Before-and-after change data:
>>

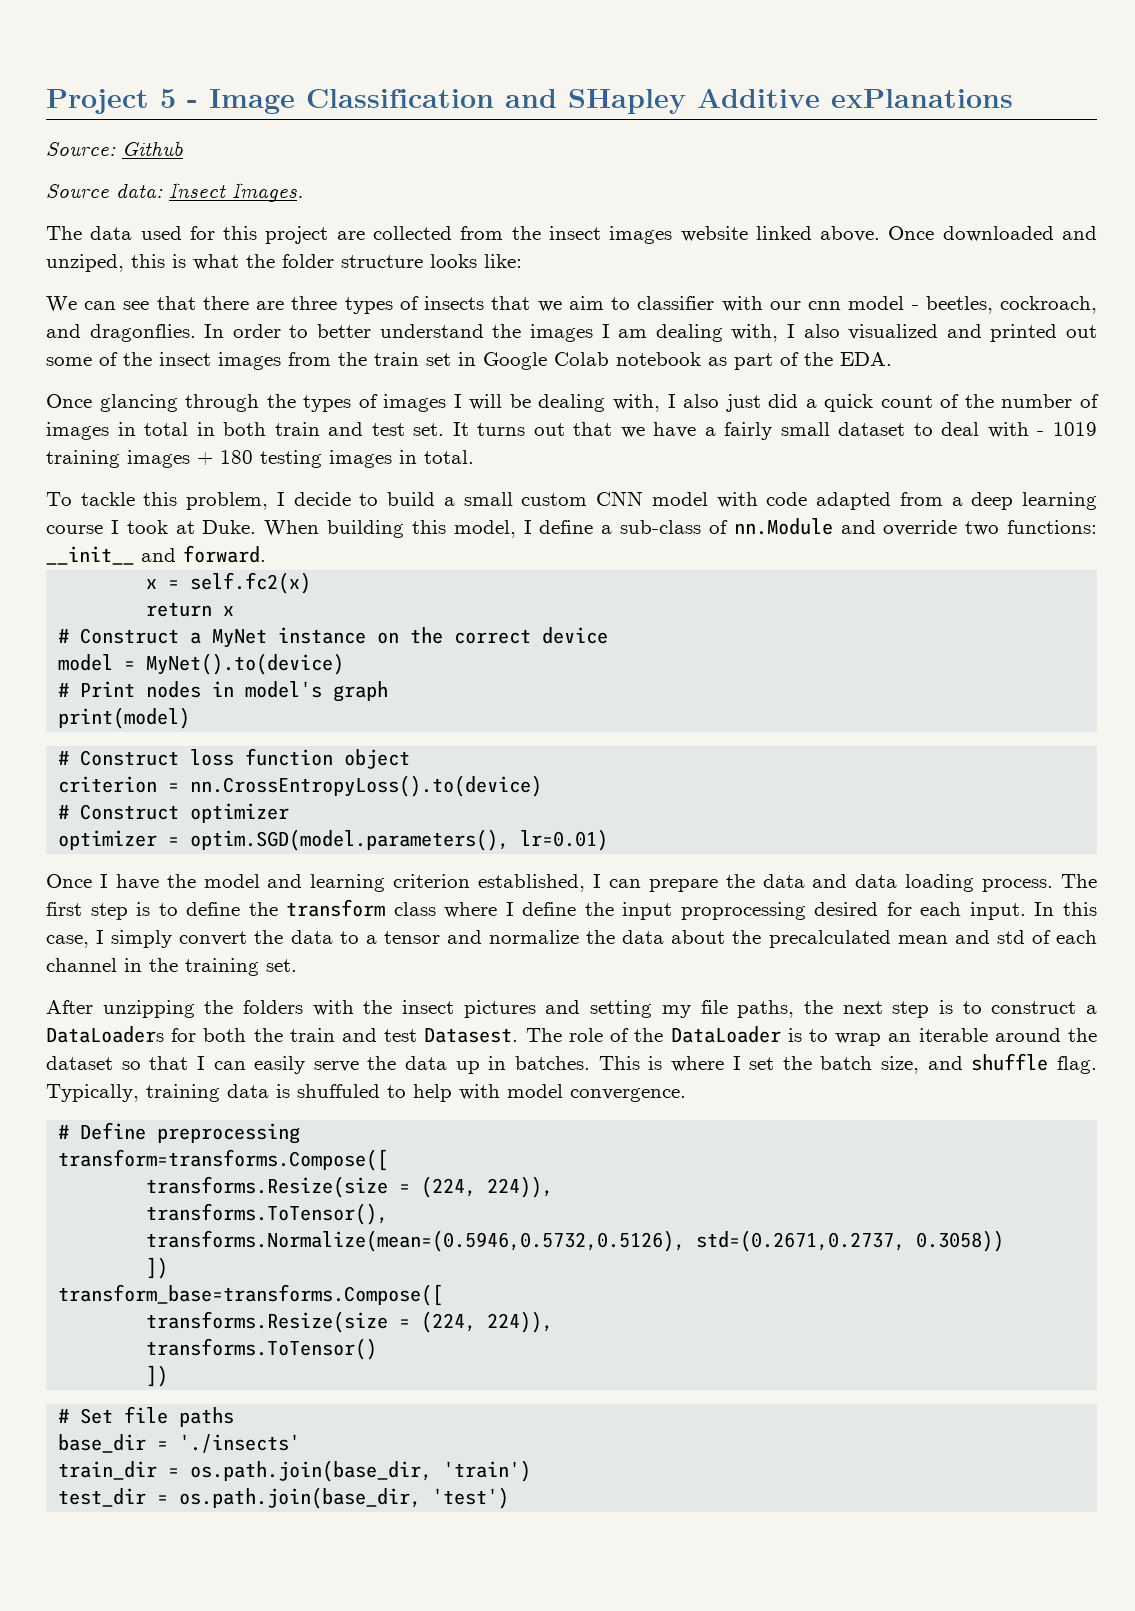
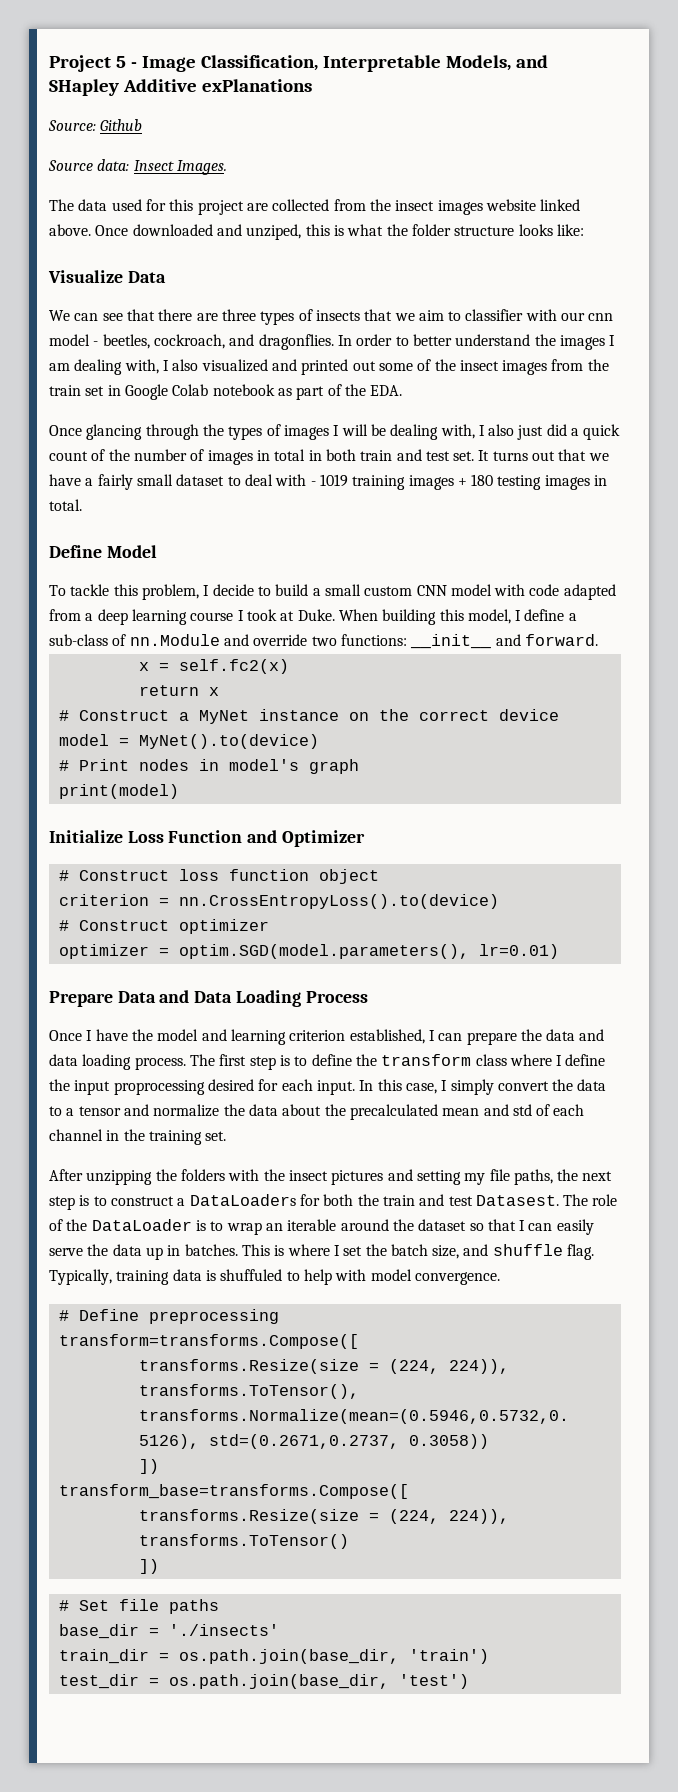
[306,89,494,108] Classification -> [200,55,511,72] Classification, Interpretable Models,
(522, 261) none -> [48,270,166,283] // Visualize Data
(474, 457) none -> [49,545,157,558] // Define Model
(191, 718) none -> [49,830,365,847] // Initialize Loss Function and Optimizer
(609, 840) none -> [49,990,368,1007] // Prepare Data and Data Loading Process

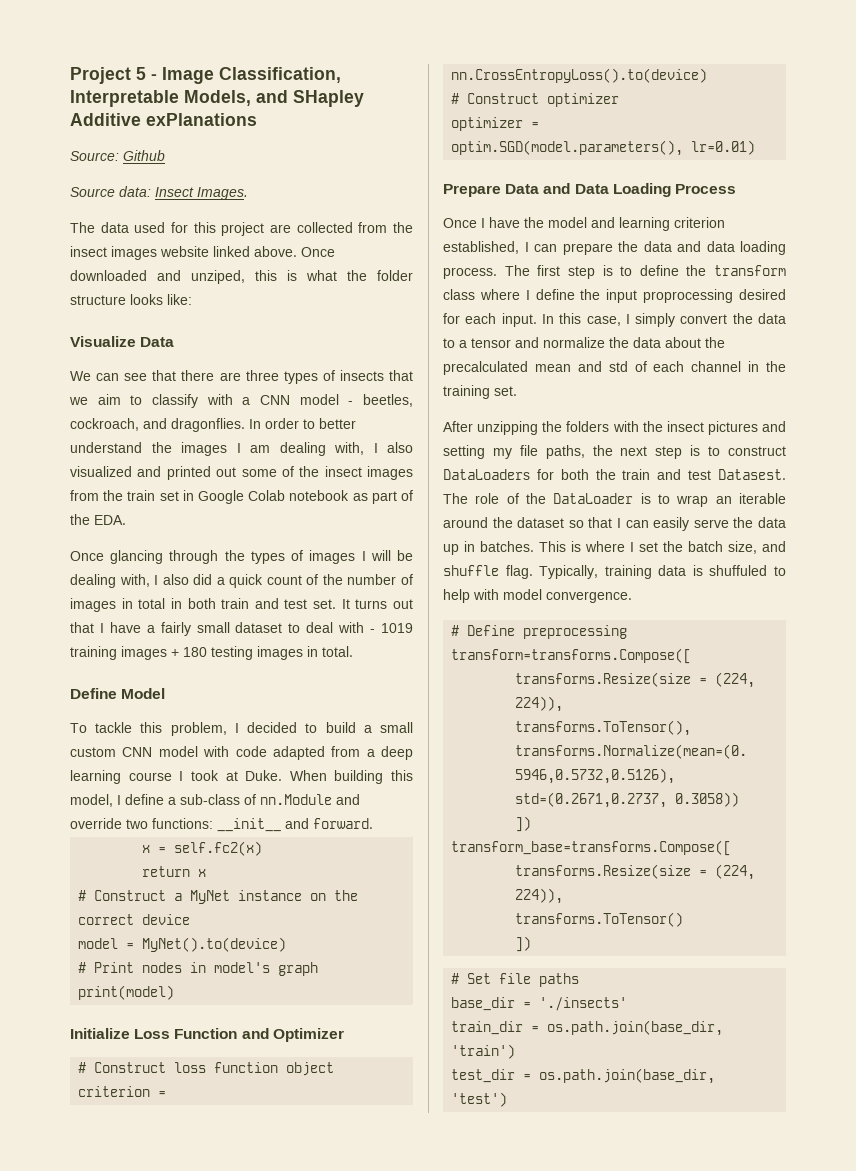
[465,309,614,321] classifier with our cnn -> [152,394,290,408] classify with a CNN
[517,425,544,440] just -> (189, 579) none
[588,453,609,461] we -> [99,623,104,633] I
[212,584,254,596] decide -> [247,722,298,733] decided
[177,1198,186,1206] a -> (786, 451) none

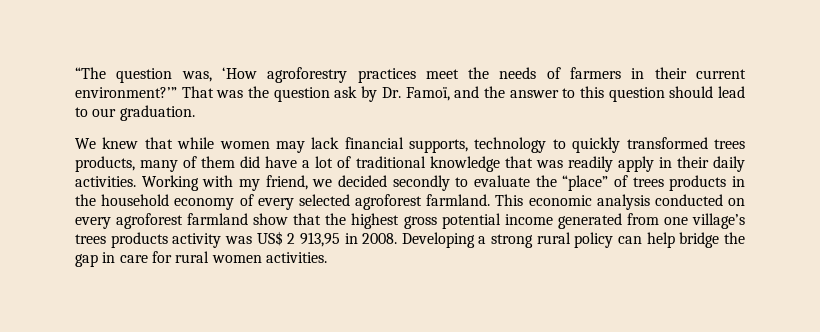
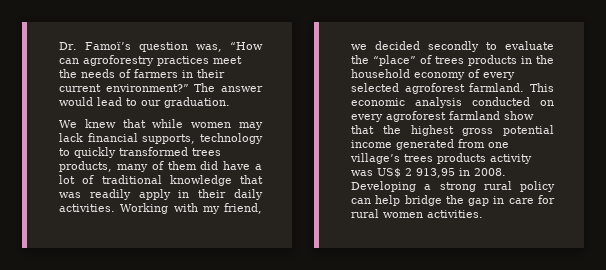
[75,67,257,83] “The question was, ‘How -> [59,42,263,52] [59,58,79,64] Dr. Famoï’s question was, “How can
[75,86,714,102] environment?’” That was the question ask by Dr. Famoï, and the answer to this question should -> [105,83,263,92] [59,97,93,106] environment?” The answer would

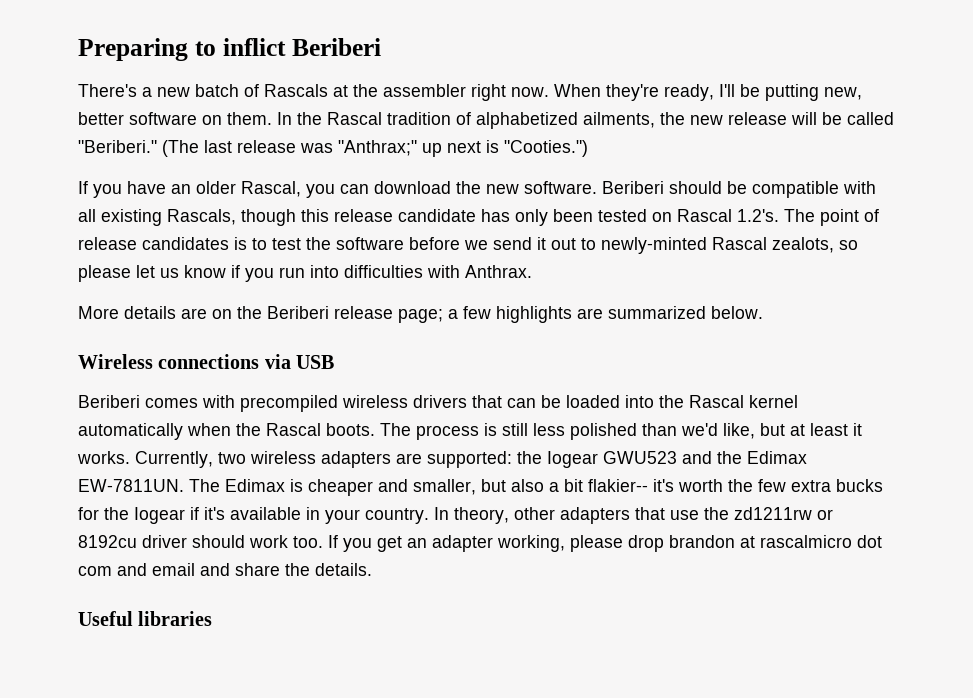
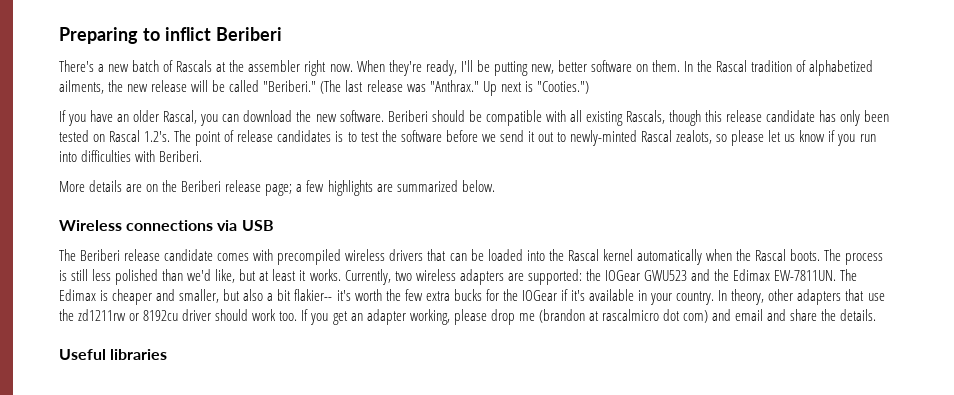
[338,140,442,157] "Anthrax;" up -> [429,80,497,96] "Anthrax." Up
[465,265,532,278] Anthrax. -> [159,150,203,162] Beriberi.
[78,395,140,408] Beriberi -> [59,249,214,261] The Beriberi release candidate
[547,451,598,468] Iogear -> [604,270,640,281] IOGear
[134,507,185,524] Iogear -> [521,290,557,301] IOGear
[669,535,735,548] brandon -> [518,309,585,323] me (brandon
[78,566,112,576] com -> [683,310,709,323] com)

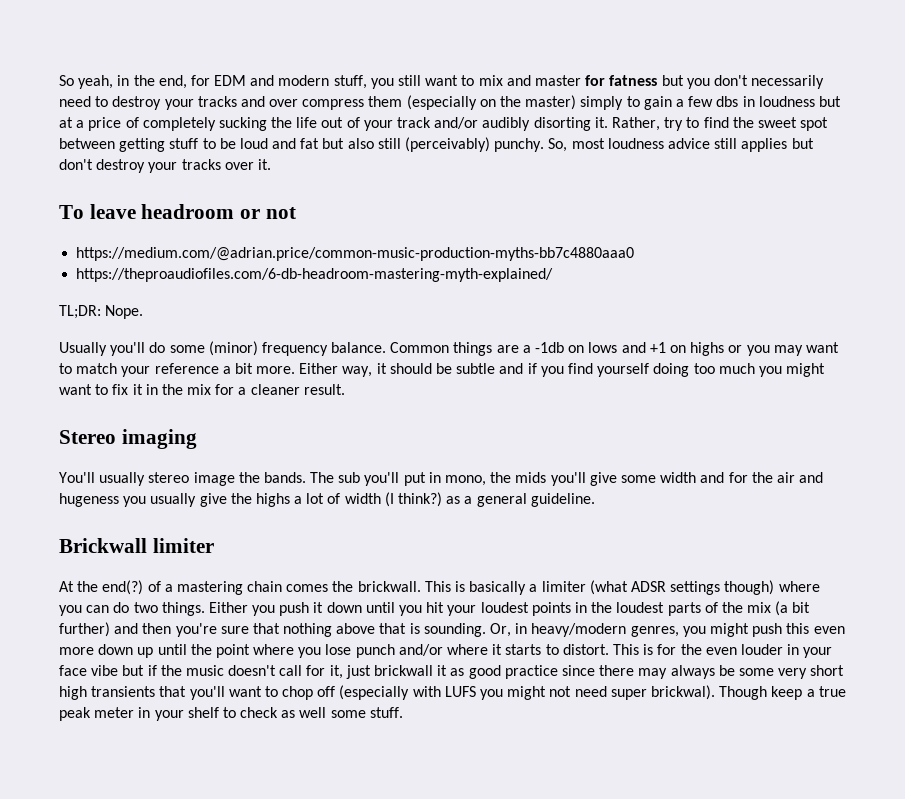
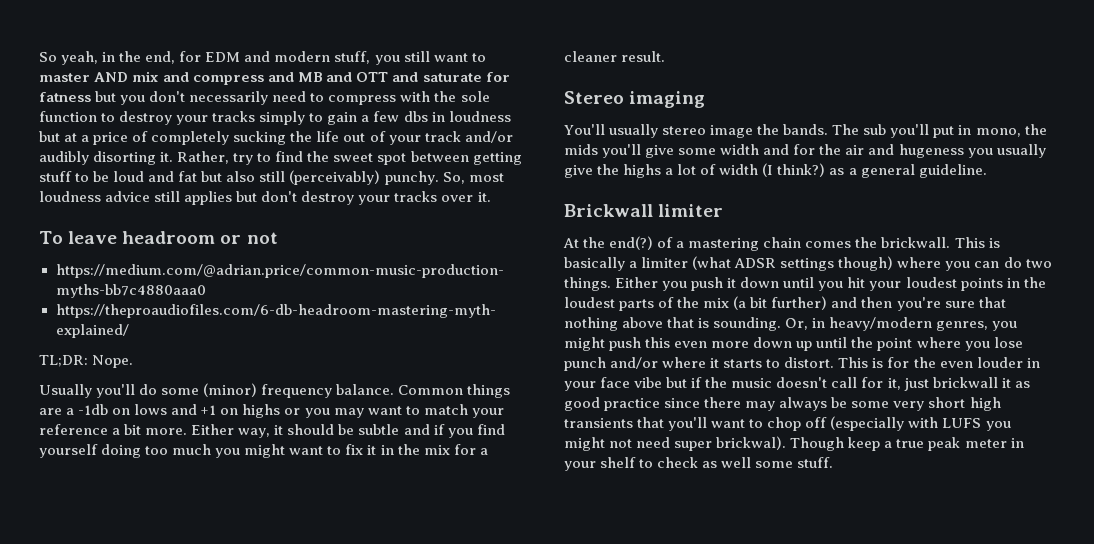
[478,75,581,86] mix and master -> [39,71,482,85] master AND mix and compress and MB and OTT and saturate
[112,95,577,110] destroy your tracks and over compress them (especially on the master) -> [328,91,490,105] [39,111,256,125] compress with the sole function to destroy your tracks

<<

● **Assignment**: Every record above must reappear exactly in the answer, minus its pictures.

● **Task output**:
[306,89,494,108] Classification -> [200,55,511,72] Classification, Interpretable Models,
(522, 261) none -> [48,270,166,283] // Visualize Data
(474, 457) none -> [49,545,157,558] // Define Model
(191, 718) none -> [49,830,365,847] // Initialize Loss Function and Optimizer
(609, 840) none -> [49,990,368,1007] // Prepare Data and Data Loading Process

[465,309,614,321] classifier with our cnn -> [152,394,290,408] classify with a CNN
[517,425,544,440] just -> (189, 579) none
[588,453,609,461] we -> [99,623,104,633] I
[212,584,254,596] decide -> [247,722,298,733] decided
[177,1198,186,1206] a -> (786, 451) none

[75,67,257,83] “The question was, ‘How -> [59,42,263,52] [59,58,79,64] Dr. Famoï’s question was, “How can
[75,86,714,102] environment?’” That was the question ask by Dr. Famoï, and the answer to this question should -> [105,83,263,92] [59,97,93,106] environment?” The answer would

[338,140,442,157] "Anthrax;" up -> [429,80,497,96] "Anthrax." Up
[465,265,532,278] Anthrax. -> [159,150,203,162] Beriberi.
[78,395,140,408] Beriberi -> [59,249,214,261] The Beriberi release candidate
[547,451,598,468] Iogear -> [604,270,640,281] IOGear
[134,507,185,524] Iogear -> [521,290,557,301] IOGear
[669,535,735,548] brandon -> [518,309,585,323] me (brandon
[78,566,112,576] com -> [683,310,709,323] com)

[478,75,581,86] mix and master -> [39,71,482,85] master AND mix and compress and MB and OTT and saturate
[112,95,577,110] destroy your tracks and over compress them (especially on the master) -> [328,91,490,105] [39,111,256,125] compress with the sole function to destroy your tracks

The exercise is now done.